Even though [Stefan] sent in this link with the heading “Another Sunrise Alarm Clock“, it’s anything but plain. Sure, from the outside it looks like a simple and refined design, but the story of getting there is hardly straightforward.

chordegg2015tonegenTake that nice-looking luminous dial. [Stefan] made it himself, using the same techniques that he’s used for making his own watch faces. (Amazingly, he prints them out on a color ink-jet.) This is a sunrise wake-up clock, but if the bright LEDs don’t wake him up, there’s also a vintage DIY synthesizer project stuffed in the box in place of a cheap piezo buzzer. Even the wooden case shows attention to detail — it has nice edging done on a router table.

So yeah, we’ve all seen clocks before. But this one is very personal, melding together a few of [Stefan]’s hobbies into one useful, and good-looking, device.

9 thoughts on “Not Just Another Alarm Clock

  1. No snooze button!? Crazy I tell you! :P
    I like the sound, somewhere between a harmonica and bagpipes. Very strange sound.

    Very nice job on the… sound card? I’ve never seen a homebrew alarm clock quite like this one; it looks so simple but definitely is not.

    1. Thanks. Ever since I built this clock, the lack of a snooze button has ensured that I actually get up on time. I’ve found that the sound works well for an alarm clock: not jarring, yet somehow annoying so I don’t just lay there and listen to it. I like your description of it. :-)

    1. A very simple and very old program that I wrote back in the DOS days, and have since “ported” to Windows. It’s still mostly keyboard driven, although it does have some minimal mouse support.

  2. This is a wonderful bit of work and having just finished one furniture project this may be next. Here’s the inevitable awful question: Could one more-easily approximate the Chord EGG in software so that you could use one or a couple of Atmel chips/Arduino/RPi Zero instead of the whole synthesizer build?

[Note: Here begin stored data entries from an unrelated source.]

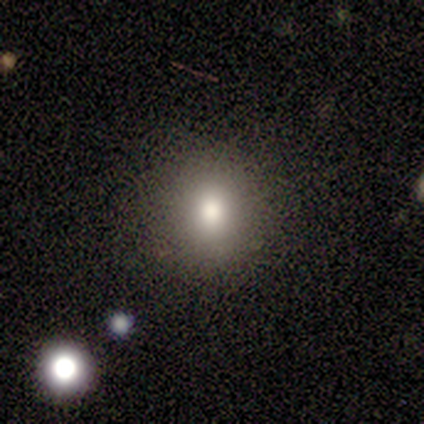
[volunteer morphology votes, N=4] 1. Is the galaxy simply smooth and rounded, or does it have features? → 100% smooth, 0% featured or disk, 0% star or artifact.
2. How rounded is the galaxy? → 75% round, 25% in between, 0% cigar-shaped.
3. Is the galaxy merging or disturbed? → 75% none, 25% minor disturbance, 0% major disturbance, 0% merger.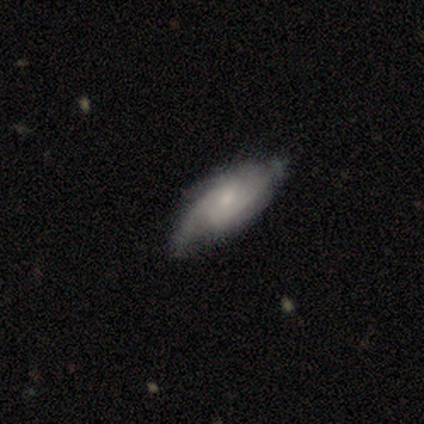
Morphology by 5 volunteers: type=featured or disk (80%); edge-on=no (100%); bar=weak (50%, tied with no); spiral arms=yes (75%); winding=medium (67%); arm count=2 (67%); bulge=small (50%); merging=none (60%).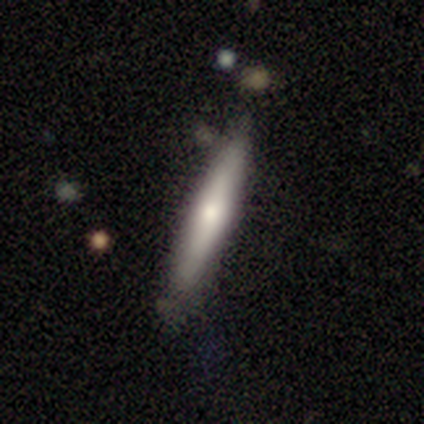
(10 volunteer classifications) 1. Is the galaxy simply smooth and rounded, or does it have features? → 80% smooth, 10% featured or disk, 10% star or artifact.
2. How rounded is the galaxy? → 88% cigar-shaped, 12% in between, 0% round.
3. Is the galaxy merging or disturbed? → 78% none, 22% minor disturbance, 0% major disturbance, 0% merger.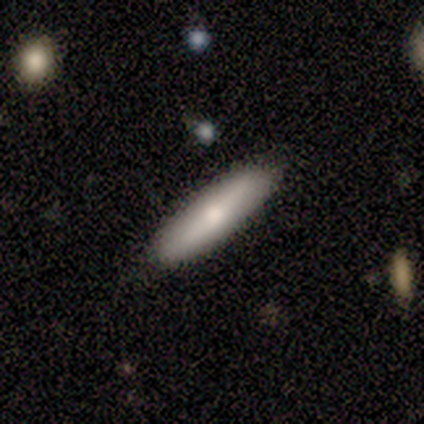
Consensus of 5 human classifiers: Overall: smooth (60%; featured or disk 40%). How rounded: cigar-shaped (100%). Merging: none (80%).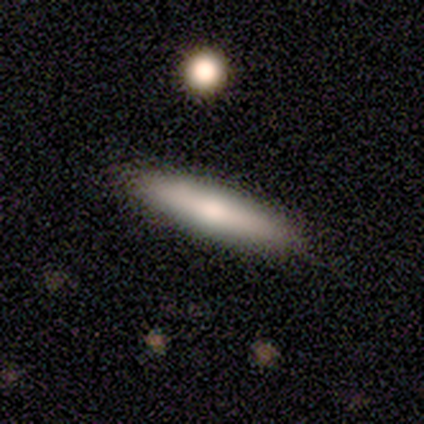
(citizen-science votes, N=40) Smooth or featured?
  - smooth: 62% *
  - featured or disk: 32%
  - star or artifact: 5%
How rounded?
  - cigar-shaped: 92% *
  - in between: 8%
  - round: 0%
Merging?
  - none: 61% *
  - merger: 11%
  - minor disturbance: 5%
  - major disturbance: 0%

    1. Blasphemy! But yeah, you probably could. I’m not familiar with the Atmel or Arduino at all, but I happen to be doing an audio project on an RPi3 right now, and I’m sure even an RPi0 could handle this with the appropriate programming (and the addition of an audio output, which it is lacking by default). Someone more versed in DSP would probably better be able to tell you exactly how to go about it, especially recreating the swooshing filter sweeps of the original.